Directive 1 —
Return the USB audio text in full, reproducing it without any changes.
Directive 2 —
Retype the records exactly, starting with their first line and going on through the line that contains "For most general", with both of those lines included and nothing else.

Given text —
══════════
USB audio. Whatever your DAC’s USB performance, it can always be improved upon. We seem to be forever fixing USB’s qualitative shortcomings.
Four or five years ago, USB-S/PDIF converters like the Audiophilleo, Wyred4Sound’s uLINK, Resonessence Labs Concero and the JKSPDIF were the most talked about products in digital audio. These devices re-clocked USB data before moving it over to a coaxial S/DPIF output. That meant better sound and, for some, the ability to play hi-res PCM when their DAC’s USB topped out 44.1 or 48kHz.
Now that hi-res audio is standard in the majority of DACs’ USB implementations, bleeding edge enthusiasts have taken to addressing issues such as “signal integrity” and power supply cleanliness with all manner of USB fixers: the UPTone Regen, the Wyred4Sound Recovery and the Schiit Wyrd being some of the more popular models.
Spying an opportunity, Schiit Audio today take aim at USB Decrapifiers – including their own device – with the announcement of their Gen 5 USB input. With a nod and a wink, Schiit claim it to be so good even the usually hard-to-please Mike Moffat gave it the thumbs up. That’s marketing, sure, but handled with Schiit Audio’s trademark sense of humour.
══════════
Given data —
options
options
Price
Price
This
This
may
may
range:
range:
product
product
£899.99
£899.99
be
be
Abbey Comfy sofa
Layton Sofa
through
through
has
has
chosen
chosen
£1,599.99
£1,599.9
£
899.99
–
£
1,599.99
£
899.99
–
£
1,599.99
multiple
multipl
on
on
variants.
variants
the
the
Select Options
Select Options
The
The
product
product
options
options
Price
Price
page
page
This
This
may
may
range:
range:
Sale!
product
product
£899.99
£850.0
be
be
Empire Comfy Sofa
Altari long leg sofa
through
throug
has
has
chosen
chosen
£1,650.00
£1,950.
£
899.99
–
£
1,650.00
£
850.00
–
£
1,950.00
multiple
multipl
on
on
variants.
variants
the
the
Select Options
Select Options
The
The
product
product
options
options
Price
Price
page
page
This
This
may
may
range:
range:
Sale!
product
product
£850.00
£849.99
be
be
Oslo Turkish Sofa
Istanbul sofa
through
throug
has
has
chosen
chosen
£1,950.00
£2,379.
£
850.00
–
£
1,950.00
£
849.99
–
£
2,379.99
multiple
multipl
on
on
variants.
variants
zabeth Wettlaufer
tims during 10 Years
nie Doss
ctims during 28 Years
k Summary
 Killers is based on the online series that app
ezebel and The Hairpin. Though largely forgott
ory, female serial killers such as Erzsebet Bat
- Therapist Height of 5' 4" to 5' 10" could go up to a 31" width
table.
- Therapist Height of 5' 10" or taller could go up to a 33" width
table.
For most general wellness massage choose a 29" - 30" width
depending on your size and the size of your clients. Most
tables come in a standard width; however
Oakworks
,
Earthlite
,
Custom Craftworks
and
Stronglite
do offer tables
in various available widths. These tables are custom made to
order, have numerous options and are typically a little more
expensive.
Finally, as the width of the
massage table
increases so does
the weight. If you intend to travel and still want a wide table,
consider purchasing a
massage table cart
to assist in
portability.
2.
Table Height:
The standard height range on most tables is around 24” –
══════════
Output 1 —
USB audio. Whatever your DAC’s USB performance, it can always be improved upon. We seem to be forever fixing USB’s qualitative shortcomings.
Four or five years ago, USB-S/PDIF converters like the Audiophilleo, Wyred4Sound’s uLINK, Resonessence Labs Concero and the JKSPDIF were the most talked about products in digital audio. These devices re-clocked USB data before moving it over to a coaxial S/DPIF output. That meant better sound and, for some, the ability to play hi-res PCM when their DAC’s USB topped out 44.1 or 48kHz.
Now that hi-res audio is standard in the majority of DACs’ USB implementations, bleeding edge enthusiasts have taken to addressing issues such as “signal integrity” and power supply cleanliness with all manner of USB fixers: the UPTone Regen, the Wyred4Sound Recovery and the Schiit Wyrd being some of the more popular models.
Spying an opportunity, Schiit Audio today take aim at USB Decrapifiers – including their own device – with the announcement of their Gen 5 USB input. With a nod and a wink, Schiit claim it to be so good even the usually hard-to-please Mike Moffat gave it the thumbs up. That’s marketing, sure, but handled with Schiit Audio’s trademark sense of humour.

Output 2 —
options
options
Price
Price
This
This
may
may
range:
range:
product
product
£899.99
£899.99
be
be
Abbey Comfy sofa
Layton Sofa
through
through
has
has
chosen
chosen
£1,599.99
£1,599.9
£
899.99
–
£
1,599.99
£
899.99
–
£
1,599.99
multiple
multipl
on
on
variants.
variants
the
the
Select Options
Select Options
The
The
product
product
options
options
Price
Price
page
page
This
This
may
may
range:
range:
Sale!
product
product
£899.99
£850.0
be
be
Empire Comfy Sofa
Altari long leg sofa
through
throug
has
has
chosen
chosen
£1,650.00
£1,950.
£
899.99
–
£
1,650.00
£
850.00
–
£
1,950.00
multiple
multipl
on
on
variants.
variants
the
the
Select Options
Select Options
The
The
product
product
options
options
Price
Price
page
page
This
This
may
may
range:
range:
Sale!
product
product
£850.00
£849.99
be
be
Oslo Turkish Sofa
Istanbul sofa
through
throug
has
has
chosen
chosen
£1,950.00
£2,379.
£
850.00
–
£
1,950.00
£
849.99
–
£
2,379.99
multiple
multipl
on
on
variants.
variants
zabeth Wettlaufer
tims during 10 Years
nie Doss
ctims during 28 Years
k Summary
 Killers is based on the online series that app
ezebel and The Hairpin. Though largely forgott
ory, female serial killers such as Erzsebet Bat
- Therapist Height of 5' 4" to 5' 10" could go up to a 31" width
table.
- Therapist Height of 5' 10" or taller could go up to a 33" width
table.
For most general wellness massage choose a 29" - 30" width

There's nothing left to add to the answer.